Nevada’s 2014 Medicaid expansion provided health insurance to 200,000 more Nevadans, but many of the mentally ill — a population that is notoriously difficult to enroll in the program — remain uninsured, according to Vickrey. WestCare, in a written response to the county audit in December, said between 35 percent and 50 percent of its clientele has no insurance, meaning the clinic gets no reimbursement for their care.

‘Our only safety net’

WestCare opened its community triage centers under the interlocal agreement starting in 2002 to relieve overcrowded hospital emergency rooms, which were crumbling under the crush of substance abusers who had nowhere else to go. Emergency rooms, jails and substance abusers in desperate need of a safe detoxification facility will bear the burden if WestCare leaves Las Vegas, said Dr. Lesley Dickson, medical director for the Center for Behavioral Health and executive director for the Nevada Psychiatric Association.

University Medical Center “will really have problems,” Dickson said. “The emergency rooms, they’ll get backed up even further. The state hospital, they’ll get backed up, and we’re already seeing that now.”

County Commission Chairman Steve Sisolak, who is running for governor, said county administrative staff are carrying out discussions with the state and WestCare in an effort to reach an agreement. He said he hopes an accord is reached, because the loss of WestCare services would be devastating.

“My concern is the services and the lack thereof,” he said. “That’s our only safety net.

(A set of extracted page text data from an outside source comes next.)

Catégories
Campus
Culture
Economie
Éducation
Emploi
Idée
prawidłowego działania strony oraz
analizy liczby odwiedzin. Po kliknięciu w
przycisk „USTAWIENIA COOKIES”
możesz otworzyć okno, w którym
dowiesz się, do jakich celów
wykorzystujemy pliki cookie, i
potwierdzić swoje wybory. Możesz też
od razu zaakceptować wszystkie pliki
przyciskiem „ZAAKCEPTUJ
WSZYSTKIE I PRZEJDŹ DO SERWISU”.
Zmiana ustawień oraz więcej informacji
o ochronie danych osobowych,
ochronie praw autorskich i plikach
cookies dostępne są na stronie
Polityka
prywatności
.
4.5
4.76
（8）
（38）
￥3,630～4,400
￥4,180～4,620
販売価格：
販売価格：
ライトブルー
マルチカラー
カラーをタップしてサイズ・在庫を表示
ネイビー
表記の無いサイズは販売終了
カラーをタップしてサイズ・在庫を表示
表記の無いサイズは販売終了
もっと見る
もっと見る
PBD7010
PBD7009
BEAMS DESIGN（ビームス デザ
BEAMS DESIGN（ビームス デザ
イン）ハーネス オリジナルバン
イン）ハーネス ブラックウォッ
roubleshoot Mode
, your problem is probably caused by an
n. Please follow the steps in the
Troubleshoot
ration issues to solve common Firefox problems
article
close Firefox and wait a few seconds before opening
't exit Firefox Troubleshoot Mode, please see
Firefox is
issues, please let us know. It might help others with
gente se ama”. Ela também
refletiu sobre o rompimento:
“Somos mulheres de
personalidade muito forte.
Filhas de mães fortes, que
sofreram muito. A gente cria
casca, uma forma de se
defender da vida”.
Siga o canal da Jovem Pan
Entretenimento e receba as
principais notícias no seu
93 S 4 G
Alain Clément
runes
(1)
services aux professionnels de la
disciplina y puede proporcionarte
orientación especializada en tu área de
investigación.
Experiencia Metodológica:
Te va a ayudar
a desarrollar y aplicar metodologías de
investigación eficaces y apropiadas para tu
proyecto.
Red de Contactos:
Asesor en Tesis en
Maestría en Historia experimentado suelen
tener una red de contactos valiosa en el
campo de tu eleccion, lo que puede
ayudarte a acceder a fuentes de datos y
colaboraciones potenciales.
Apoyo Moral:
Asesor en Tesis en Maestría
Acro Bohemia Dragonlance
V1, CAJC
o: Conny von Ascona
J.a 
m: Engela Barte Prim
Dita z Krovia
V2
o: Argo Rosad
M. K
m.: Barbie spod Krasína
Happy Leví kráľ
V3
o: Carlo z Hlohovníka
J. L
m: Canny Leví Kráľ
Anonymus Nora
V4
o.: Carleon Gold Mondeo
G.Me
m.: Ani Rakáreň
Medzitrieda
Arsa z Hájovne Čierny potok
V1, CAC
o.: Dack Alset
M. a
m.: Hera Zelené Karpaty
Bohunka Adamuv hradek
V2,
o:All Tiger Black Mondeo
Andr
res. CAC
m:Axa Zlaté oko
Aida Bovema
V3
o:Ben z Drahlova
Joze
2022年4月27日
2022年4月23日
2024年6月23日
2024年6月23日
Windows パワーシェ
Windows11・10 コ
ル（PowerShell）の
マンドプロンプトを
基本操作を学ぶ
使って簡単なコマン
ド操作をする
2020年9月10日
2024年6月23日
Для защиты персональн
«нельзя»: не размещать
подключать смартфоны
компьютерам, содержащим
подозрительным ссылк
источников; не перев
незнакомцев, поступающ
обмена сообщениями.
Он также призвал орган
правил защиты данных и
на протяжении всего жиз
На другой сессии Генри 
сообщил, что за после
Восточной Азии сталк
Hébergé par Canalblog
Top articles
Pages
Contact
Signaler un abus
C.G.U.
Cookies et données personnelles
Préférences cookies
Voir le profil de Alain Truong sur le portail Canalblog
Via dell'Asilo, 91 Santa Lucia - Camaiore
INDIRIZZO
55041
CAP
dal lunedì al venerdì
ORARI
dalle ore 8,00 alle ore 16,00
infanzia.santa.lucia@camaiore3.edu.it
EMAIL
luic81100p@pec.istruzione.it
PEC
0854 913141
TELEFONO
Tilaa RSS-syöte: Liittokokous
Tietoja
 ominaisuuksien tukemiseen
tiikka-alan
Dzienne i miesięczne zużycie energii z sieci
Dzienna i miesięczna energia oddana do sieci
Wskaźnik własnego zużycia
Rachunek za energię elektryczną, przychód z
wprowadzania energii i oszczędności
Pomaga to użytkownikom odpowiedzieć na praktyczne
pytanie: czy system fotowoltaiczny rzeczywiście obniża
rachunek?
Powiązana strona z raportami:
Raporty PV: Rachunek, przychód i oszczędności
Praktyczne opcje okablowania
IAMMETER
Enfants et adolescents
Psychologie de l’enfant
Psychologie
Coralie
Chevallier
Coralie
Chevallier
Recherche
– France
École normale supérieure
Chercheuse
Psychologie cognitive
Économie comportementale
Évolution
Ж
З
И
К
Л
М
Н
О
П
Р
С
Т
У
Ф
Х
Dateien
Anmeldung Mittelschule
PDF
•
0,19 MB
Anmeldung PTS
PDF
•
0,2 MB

We have to do something.”

City of Las Vegas officials could not be reached for comment Friday.

On the morning of April 6, one day after WestCare staff in Reno left their office with a note on the door stating the clinic wouldn’t open the next day, first responders drove intoxicated community members there as usual, anticipating open arms. When they found the clinic closed, they drove the patients to the nearest ER.

“There’s a lot of angry people,” Willden said of the abrupt clinic closure, warning WestCare not to do the same in Las Vegas.

“If we’re running out of time sooner than they think they are, they need to communicate with community partners and not just close things overnight,” he said. “That caused some chaos for a couple days up here.”